━━━ Supplied text

For more than a decade, wads of U.S. dollars packed into suitcases, backpacks and, on occasion, plastic shopping bags have been dropped off every month or so at the offices of Afghanistan’s president – courtesy of the Central Intelligence Agency.
All told, tens of millions of dollars have flowed from the CIA to the office of President Hamid Karzai, according to current and former advisers to the Afghan leader.


“We called it ‘ghost money,”’ said Khalil Roman, who served as Karzai’s chief of staff from 2002 until 2005. “It came in secret, and it left in secret.”
The CIA, which declined to comment for this article, has long been known to support some relatives and close aides of Karzai. But the new accounts of off-the-books cash delivered directly to his office show payments on a vaster scale, and with a far greater impact on everyday governing.
Moreover, there is little evidence that the payments bought the influence the CIA sought. Instead, some U.S. officials said, the cash has fueled corruption and empowered warlords, undermining Washington’s exit strategy from Afghanistan.


“The biggest source of corruption in Afghanistan,” one U.S. official said, “was the United States.”


The United States was not alone in delivering cash to the president. Karzai acknowledged a few years ago that Iran regularly gave bags of cash to one of his top aides.


At the time, in 2010, U.S. officials jumped on the payments as evidence of an aggressive Iranian campaign to buy influence and poison Afghanistan’s relations with the United States. What they did not say was that the CIA was also plying the presidential palace with cash – and unlike the Iranians, it still is.


U.S. and Afghan officials familiar with the payments said the agency’s main goal in providing the cash has been to maintain access to Karzai and his inner circle and to guarantee the agency’s influence at the presidential palace, which wields tremendous power in Afghanistan’s highly centralized government. The officials spoke about the money only on the condition of anonymity.


It is not clear that the United States is getting what it pays for. Karzai’s willingness to defy the United States – and the Iranians, for that matter – on an array of issues seems to have only grown as the cash has piled up. Instead of securing his good graces, the payments may well illustrate the opposite: Karzai is seemingly unable to be bought.

━━━━━━

Request 1
Pick out each line of the entries that contains the word "Safe".
The article above has no connection to the entries that come next.

━━━ Provided entries

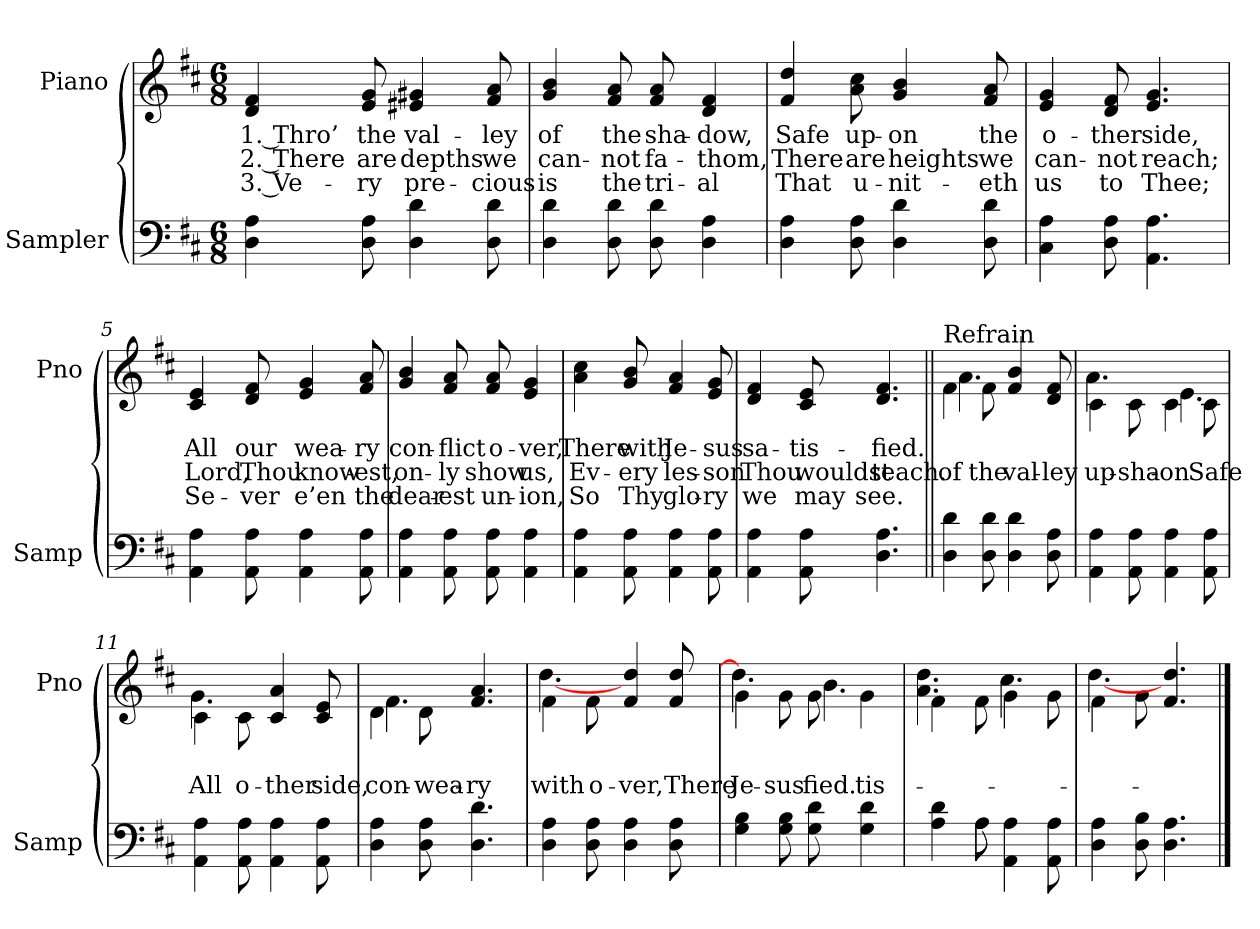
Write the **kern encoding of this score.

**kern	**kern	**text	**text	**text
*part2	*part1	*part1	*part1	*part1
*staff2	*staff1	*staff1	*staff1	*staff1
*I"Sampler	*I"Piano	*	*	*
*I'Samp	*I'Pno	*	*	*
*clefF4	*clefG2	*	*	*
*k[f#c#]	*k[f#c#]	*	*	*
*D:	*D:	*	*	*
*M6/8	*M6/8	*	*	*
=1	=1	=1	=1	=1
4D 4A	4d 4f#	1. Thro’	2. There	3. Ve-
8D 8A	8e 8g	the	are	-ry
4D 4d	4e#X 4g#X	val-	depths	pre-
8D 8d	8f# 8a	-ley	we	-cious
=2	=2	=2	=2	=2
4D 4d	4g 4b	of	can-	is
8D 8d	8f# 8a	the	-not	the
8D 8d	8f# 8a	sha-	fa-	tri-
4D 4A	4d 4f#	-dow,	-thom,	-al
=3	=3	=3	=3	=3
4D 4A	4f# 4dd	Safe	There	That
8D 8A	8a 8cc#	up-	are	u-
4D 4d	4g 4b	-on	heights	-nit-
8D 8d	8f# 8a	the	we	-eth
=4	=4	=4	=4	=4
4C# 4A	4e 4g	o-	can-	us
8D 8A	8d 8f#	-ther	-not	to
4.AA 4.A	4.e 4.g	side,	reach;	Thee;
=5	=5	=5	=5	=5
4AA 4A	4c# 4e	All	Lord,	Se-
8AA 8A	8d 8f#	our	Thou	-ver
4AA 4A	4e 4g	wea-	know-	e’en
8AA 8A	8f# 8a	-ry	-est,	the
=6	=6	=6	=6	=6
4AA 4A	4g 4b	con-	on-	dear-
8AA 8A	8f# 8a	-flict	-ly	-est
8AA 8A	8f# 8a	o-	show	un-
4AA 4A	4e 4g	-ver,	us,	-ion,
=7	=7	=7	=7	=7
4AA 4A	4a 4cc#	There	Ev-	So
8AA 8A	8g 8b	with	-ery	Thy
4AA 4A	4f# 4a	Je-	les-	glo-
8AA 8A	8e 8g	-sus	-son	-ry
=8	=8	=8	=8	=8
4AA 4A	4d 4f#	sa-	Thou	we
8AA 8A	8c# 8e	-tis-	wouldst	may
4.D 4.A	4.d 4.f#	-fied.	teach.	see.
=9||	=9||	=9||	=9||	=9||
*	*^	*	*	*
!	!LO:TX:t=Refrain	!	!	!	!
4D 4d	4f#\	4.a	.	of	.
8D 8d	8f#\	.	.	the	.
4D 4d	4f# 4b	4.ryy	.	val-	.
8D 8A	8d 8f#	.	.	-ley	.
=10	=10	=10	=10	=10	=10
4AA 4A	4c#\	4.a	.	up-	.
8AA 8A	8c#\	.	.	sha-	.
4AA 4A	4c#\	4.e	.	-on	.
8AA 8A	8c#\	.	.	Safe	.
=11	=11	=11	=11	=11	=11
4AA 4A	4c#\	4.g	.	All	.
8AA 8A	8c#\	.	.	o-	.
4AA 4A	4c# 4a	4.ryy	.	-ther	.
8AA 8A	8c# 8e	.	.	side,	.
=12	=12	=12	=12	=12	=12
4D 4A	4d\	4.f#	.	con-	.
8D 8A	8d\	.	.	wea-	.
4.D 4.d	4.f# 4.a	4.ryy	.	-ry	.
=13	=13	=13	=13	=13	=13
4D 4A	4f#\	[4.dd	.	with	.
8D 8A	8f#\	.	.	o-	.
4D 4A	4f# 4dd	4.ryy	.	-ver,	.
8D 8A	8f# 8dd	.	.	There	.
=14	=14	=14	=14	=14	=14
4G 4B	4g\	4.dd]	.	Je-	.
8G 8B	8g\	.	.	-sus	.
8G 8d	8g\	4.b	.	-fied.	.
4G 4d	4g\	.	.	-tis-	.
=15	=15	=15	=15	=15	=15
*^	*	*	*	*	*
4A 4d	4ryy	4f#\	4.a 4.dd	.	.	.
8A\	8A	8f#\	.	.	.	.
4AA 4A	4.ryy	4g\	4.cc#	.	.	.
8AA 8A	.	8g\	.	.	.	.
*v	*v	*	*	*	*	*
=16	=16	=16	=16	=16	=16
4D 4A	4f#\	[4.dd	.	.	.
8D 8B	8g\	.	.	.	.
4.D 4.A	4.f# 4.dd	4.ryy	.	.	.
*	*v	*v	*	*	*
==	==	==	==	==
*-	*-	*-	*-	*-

━━━━━━

Request 2
Carry on the article about CIA cash delivered to Karzai's office from the point where it stops.

Output 1
4D 4A	4f# 4dd	Safe	There	That
8AA 8A	8c#\	.	.	Safe	.

Output 2
Over Iran’s objections, he signed a strategic partnership deal with the United States last year, directly leading the Iranians to halt their payments, two senior Afghan officials said. Now, Karzai is seeking control over the Afghan militias raised by the CIA to target operatives of al-Qaeda and insurgent commanders, potentially upending a critical part of the Obama administration’s plans for fighting militants as conventional military forces pull back this year.


But the CIA has continued to pay, believing it needs Karzai’s ear to run its clandestine war against al-Qaeda and its allies, according to U.S. and Afghan officials.


Like the Iranian cash, much of the CIA’s money goes to paying off warlords and politicians, many of whom have ties to the drug trade and, in some cases, the Taliban. The result, U.S. and Afghan officials said, is that the agency has greased the wheels of the same patronage networks that U.S. diplomats and law enforcement agents have struggled unsuccessfully to dismantle, leaving the government in the grips of what are basically organized crime syndicates.


The cash does not appear to be subject to the oversight and restrictions placed on official U.S. aid to the country or even the CIA’s formal assistance programs, like financing Afghan intelligence agencies. And while there is no evidence that Karzai has personally taken any of the money – Afghan officials say the cash is handled by his National Security Council – the payments do in some cases work directly at odds with the aims of other parts of the U.S. government in Afghanistan, even if they do not appear to violate U.S. law.


Handing out cash has been standard procedure for the CIA in Afghanistan since the start of the war. During the 2001 invasion, agency cash bought the services of numerous warlords, including Muhammad Qasim Fahim, the current first vice-president.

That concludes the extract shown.